PROBLEM DETAILS
Copy exactly the last part of the listing below, beginning at the line that contains "134 149 443.8" and including the final line.

○ ○ ○

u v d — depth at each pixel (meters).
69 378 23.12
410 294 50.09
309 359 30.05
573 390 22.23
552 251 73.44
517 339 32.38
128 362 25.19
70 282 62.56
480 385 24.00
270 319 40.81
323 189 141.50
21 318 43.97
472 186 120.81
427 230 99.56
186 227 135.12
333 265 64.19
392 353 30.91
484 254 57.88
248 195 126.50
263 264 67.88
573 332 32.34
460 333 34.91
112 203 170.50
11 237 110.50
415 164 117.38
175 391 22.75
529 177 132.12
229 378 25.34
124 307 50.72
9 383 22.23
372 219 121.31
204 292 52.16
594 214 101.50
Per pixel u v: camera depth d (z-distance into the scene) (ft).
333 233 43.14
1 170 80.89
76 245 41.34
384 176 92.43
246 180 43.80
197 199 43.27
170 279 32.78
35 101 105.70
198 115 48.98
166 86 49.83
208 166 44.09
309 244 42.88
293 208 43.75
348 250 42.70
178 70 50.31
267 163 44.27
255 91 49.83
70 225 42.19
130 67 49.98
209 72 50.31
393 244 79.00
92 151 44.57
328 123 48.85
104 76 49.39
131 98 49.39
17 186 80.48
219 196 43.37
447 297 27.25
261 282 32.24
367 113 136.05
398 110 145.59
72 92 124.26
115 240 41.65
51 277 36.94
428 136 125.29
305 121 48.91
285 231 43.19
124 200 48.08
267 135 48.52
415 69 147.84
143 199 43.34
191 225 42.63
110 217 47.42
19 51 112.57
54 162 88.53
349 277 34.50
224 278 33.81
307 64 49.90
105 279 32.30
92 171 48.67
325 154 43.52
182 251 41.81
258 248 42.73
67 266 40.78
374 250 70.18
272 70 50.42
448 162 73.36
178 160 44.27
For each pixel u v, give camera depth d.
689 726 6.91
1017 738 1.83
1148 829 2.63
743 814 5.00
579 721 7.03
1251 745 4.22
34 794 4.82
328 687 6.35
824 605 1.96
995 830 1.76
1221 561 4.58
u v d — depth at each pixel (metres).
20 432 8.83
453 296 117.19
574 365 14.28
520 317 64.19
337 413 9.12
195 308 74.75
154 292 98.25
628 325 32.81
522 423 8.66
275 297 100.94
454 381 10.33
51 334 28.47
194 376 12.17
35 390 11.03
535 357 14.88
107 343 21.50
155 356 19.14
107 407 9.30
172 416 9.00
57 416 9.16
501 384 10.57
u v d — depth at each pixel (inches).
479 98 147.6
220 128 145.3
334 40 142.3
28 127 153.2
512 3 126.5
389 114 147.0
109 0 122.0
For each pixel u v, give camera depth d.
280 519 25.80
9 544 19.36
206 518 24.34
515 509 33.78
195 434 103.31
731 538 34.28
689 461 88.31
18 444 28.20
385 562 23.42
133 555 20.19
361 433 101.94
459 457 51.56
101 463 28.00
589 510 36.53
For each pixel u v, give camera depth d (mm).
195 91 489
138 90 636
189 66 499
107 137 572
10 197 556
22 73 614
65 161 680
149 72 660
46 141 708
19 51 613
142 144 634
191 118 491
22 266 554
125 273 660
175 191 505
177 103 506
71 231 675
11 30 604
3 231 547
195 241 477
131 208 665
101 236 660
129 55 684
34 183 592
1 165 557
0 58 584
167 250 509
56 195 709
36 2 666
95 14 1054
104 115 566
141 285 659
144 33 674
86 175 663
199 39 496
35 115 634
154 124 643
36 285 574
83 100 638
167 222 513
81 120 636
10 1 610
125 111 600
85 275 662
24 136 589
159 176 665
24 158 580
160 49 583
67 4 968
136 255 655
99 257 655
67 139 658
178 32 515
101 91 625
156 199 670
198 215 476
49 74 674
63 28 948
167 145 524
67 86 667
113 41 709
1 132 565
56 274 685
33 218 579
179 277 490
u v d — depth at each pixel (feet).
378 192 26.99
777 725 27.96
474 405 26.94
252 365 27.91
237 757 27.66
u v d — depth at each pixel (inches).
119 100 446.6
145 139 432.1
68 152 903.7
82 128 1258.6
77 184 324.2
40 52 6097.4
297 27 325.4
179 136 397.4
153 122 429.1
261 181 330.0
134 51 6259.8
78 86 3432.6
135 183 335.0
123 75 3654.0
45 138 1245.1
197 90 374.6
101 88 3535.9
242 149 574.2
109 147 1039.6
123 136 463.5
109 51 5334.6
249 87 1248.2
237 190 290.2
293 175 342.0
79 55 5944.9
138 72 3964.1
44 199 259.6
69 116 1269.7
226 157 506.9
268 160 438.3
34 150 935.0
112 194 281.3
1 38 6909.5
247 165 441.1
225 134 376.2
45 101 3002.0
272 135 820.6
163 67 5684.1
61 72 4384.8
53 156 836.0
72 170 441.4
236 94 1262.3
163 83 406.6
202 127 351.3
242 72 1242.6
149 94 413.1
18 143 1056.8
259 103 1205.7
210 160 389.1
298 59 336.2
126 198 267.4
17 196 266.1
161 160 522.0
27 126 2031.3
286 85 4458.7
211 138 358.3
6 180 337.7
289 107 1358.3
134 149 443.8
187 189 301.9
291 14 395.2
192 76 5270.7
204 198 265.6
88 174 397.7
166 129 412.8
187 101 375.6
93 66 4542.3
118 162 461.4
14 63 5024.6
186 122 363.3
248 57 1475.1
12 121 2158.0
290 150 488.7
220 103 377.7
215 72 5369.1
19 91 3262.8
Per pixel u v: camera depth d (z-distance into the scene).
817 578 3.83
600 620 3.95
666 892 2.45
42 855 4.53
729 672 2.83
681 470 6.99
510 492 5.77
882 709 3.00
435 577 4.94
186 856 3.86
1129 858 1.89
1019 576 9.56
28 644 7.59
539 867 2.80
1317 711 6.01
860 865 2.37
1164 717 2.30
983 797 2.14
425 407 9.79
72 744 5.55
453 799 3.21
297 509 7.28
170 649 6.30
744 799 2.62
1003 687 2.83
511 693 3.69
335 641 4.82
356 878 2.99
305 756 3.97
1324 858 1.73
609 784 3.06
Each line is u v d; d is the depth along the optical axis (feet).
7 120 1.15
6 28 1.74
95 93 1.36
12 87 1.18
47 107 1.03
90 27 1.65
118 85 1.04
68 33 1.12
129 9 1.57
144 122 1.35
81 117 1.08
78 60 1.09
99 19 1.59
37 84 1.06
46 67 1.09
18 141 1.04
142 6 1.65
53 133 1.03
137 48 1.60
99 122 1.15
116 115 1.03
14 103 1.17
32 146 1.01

○ ○ ○

SOLUTION TO THIS EXERCISE
134 149 443.8
187 189 301.9
291 14 395.2
192 76 5270.7
204 198 265.6
88 174 397.7
166 129 412.8
187 101 375.6
93 66 4542.3
118 162 461.4
14 63 5024.6
186 122 363.3
248 57 1475.1
12 121 2158.0
290 150 488.7
220 103 377.7
215 72 5369.1
19 91 3262.8
Per pixel u v: camera depth d (z-distance into the scene).
817 578 3.83
600 620 3.95
666 892 2.45
42 855 4.53
729 672 2.83
681 470 6.99
510 492 5.77
882 709 3.00
435 577 4.94
186 856 3.86
1129 858 1.89
1019 576 9.56
28 644 7.59
539 867 2.80
1317 711 6.01
860 865 2.37
1164 717 2.30
983 797 2.14
425 407 9.79
72 744 5.55
453 799 3.21
297 509 7.28
170 649 6.30
744 799 2.62
1003 687 2.83
511 693 3.69
335 641 4.82
356 878 2.99
305 756 3.97
1324 858 1.73
609 784 3.06
Each line is u v d; d is the depth along the optical axis (feet).
7 120 1.15
6 28 1.74
95 93 1.36
12 87 1.18
47 107 1.03
90 27 1.65
118 85 1.04
68 33 1.12
129 9 1.57
144 122 1.35
81 117 1.08
78 60 1.09
99 19 1.59
37 84 1.06
46 67 1.09
18 141 1.04
142 6 1.65
53 133 1.03
137 48 1.60
99 122 1.15
116 115 1.03
14 103 1.17
32 146 1.01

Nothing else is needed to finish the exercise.